Samples were examined for pneumococcal-specific antibody concentration to all 13 antigens included in the PCV 13 by using a fluorescent bead–based multiplex immune assay. An antibody concentration of 0.35 µg/mL is conventionally considered the threshold protection level for invasive pneumococcal disease, 0.5 µg/mL is the level for mucosal pneumococcal disease protection, and 2 μg/mL is the level for crossprotection between serotypes. Samples obtained at 7 and/or 13 months of age were assayed to determine the geometric mean concentrations (GMCs) for each vaccine antibody level, and the 95% confidence intervals were determined at both time points.
Ninety-one infants were included at 7 months, and 311 infants were included at 13 months. There were no significant demographic differences between groups, with even distributions of sex, gestational age, birth weight, delivery mode, and age of immunization. At 7 months of age, the GMCs varied between 0.52 μg/mL and 11.53 μg/mL. Seroprotection rates using 0.35 µg/mL for invasive pneumococcal disease varied between 69% and 100%. The lowest protection was seen for serotypes 4 and 6B. The seroprotection rate for the other 11 subtypes was >90%. Using the 0.5 µg/mL threshold for seroprotection, the rates decreased to between 53% and 100%, with most serotypes having 83% to 89% seroprotection and the lowest rates being in serotypes 4 (53%) and 6B (85%).
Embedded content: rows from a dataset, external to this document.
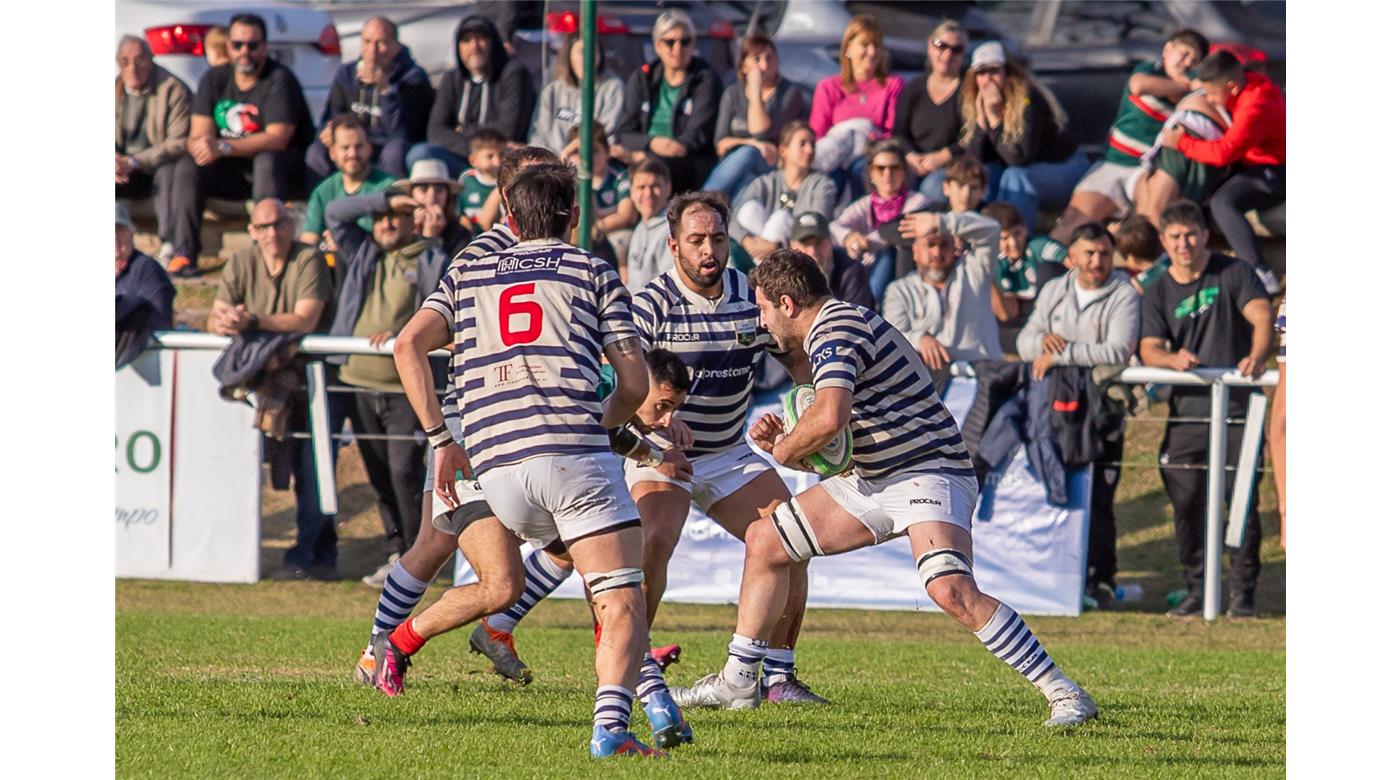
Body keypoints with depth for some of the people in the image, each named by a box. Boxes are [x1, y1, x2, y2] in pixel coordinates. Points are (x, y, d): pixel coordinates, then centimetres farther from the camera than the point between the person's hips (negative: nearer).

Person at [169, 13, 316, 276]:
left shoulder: (280, 79, -15)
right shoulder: (214, 79, 2)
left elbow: (277, 139, -25)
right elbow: (199, 134, -2)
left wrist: (223, 148, -34)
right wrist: (200, 147, -29)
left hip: (286, 168, -5)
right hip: (234, 171, 5)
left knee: (267, 161, -37)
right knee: (187, 166, -17)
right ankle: (183, 253, -23)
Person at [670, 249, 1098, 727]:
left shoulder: (835, 331, -17)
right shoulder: (833, 328, 16)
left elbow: (829, 418, -35)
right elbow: (843, 425, 26)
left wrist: (785, 449, -14)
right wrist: (779, 434, 7)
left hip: (930, 474, -11)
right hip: (873, 481, 11)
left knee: (951, 591, -31)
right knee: (762, 541, 13)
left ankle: (1064, 693, -25)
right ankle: (737, 682, 21)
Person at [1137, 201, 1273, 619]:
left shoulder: (1233, 273, 0)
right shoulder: (1159, 293, 8)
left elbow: (1261, 315, -14)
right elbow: (1149, 349, -2)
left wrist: (1256, 357, -34)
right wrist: (1173, 358, -26)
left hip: (1237, 409, -3)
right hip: (1186, 410, 3)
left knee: (1243, 501, -5)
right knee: (1186, 502, 2)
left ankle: (1242, 592, 1)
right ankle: (1196, 588, 13)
At 13 months of age, there was a notable decrease in the protective antibodies for all serotypes measured in the blood samples, with GMCs varying between 0.22 μg/mL and 3.09 μg/mL. Seroprotection rates were <90% for most serotypes (10 out of 13) using the 0.35 µg/mL threshold, with the lowest rates for serotypes 4 (23%), 19A (50%), 23F (61%), and 6B (64%). Using a threshold of 0.5 µg/mL, the rate of seroprotection was between 13% and 98%, with 8 serotypes having <80% seroprotection and <60% protective level of antibodies in 6 serotypes. The lowest were serotypes 4 (13%), 19A (37%), 3 (47%), 23F (50%), and 6B (52%).
With the recommended WHO vaccine schedule at 6 weeks, 3 to 4 months, and 5 to 6 months for PCV 13, pneumococcal antibody titers to the different specific serotypes at 13 months (which is 7 months after the last immunization) are lower than would be considered seroprotective. These infants should be considered at risk for these invasive pneumococcal diseases and thus warrant additional administrations of the vaccine.
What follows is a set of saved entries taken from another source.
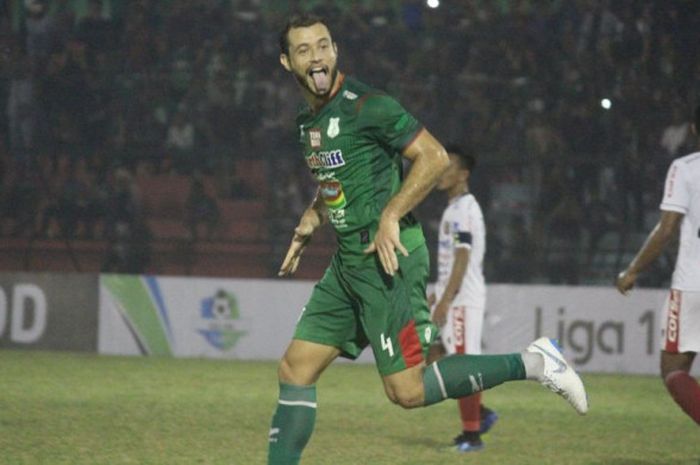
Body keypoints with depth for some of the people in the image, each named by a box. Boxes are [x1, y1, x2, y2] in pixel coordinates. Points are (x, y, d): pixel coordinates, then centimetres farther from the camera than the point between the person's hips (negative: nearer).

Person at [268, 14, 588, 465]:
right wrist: (311, 220, 18)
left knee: (407, 389, -12)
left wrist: (391, 215, -21)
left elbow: (434, 157, -17)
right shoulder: (309, 121, 14)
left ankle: (531, 363, -4)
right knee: (295, 370, 7)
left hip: (388, 258, -9)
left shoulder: (366, 106, -12)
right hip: (349, 260, 9)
Streptococcus pneumoniae remains an important organism causing significant morbidity and mortality worldwide. PCV 13 can induce seroprotective antibodies to protect children that are at high risk of developing pneumococcal diseases. This article indicates there is a progressive waning of antibodies for pneumococcus, which could place children at risk for invasive pneumococcal disease. The current WHO recommendations are based on either a 3 + 0 schedule with vaccines at 6 weeks, 3 to 4 months, and 4 to 6 months of age or a 2 + 1 schedule with 2 doses before 6 months as well as a booster at 9 to 15 months. This differs from the CDC 2019 recommendation, which is the 3 + 1 schedule with doses at 2, 4, and 6 months and a booster at 12 to 15 months of PCV 13. Although the timing of the first 3 doses is similar between WHO and CDC, the additional booster seems to be key for lasting protection. The novelty of this article is that it demonstrated a waning phenomenon of pneumococcal protection in infants who were initially protected on the basis of testing obtained 1 month after immunization, but 7 months after the third vaccine, these antibody levels did not persist. This article can be used to help arm pediatricians with science-driven data that can be used in discussions with parents about the reasoning behind the vaccination schedule as it is currently designed. The researchers also suggest follow-up titers when measuring pneumococcal immune responses >6 months from the last vaccine to measure the persistence of protection.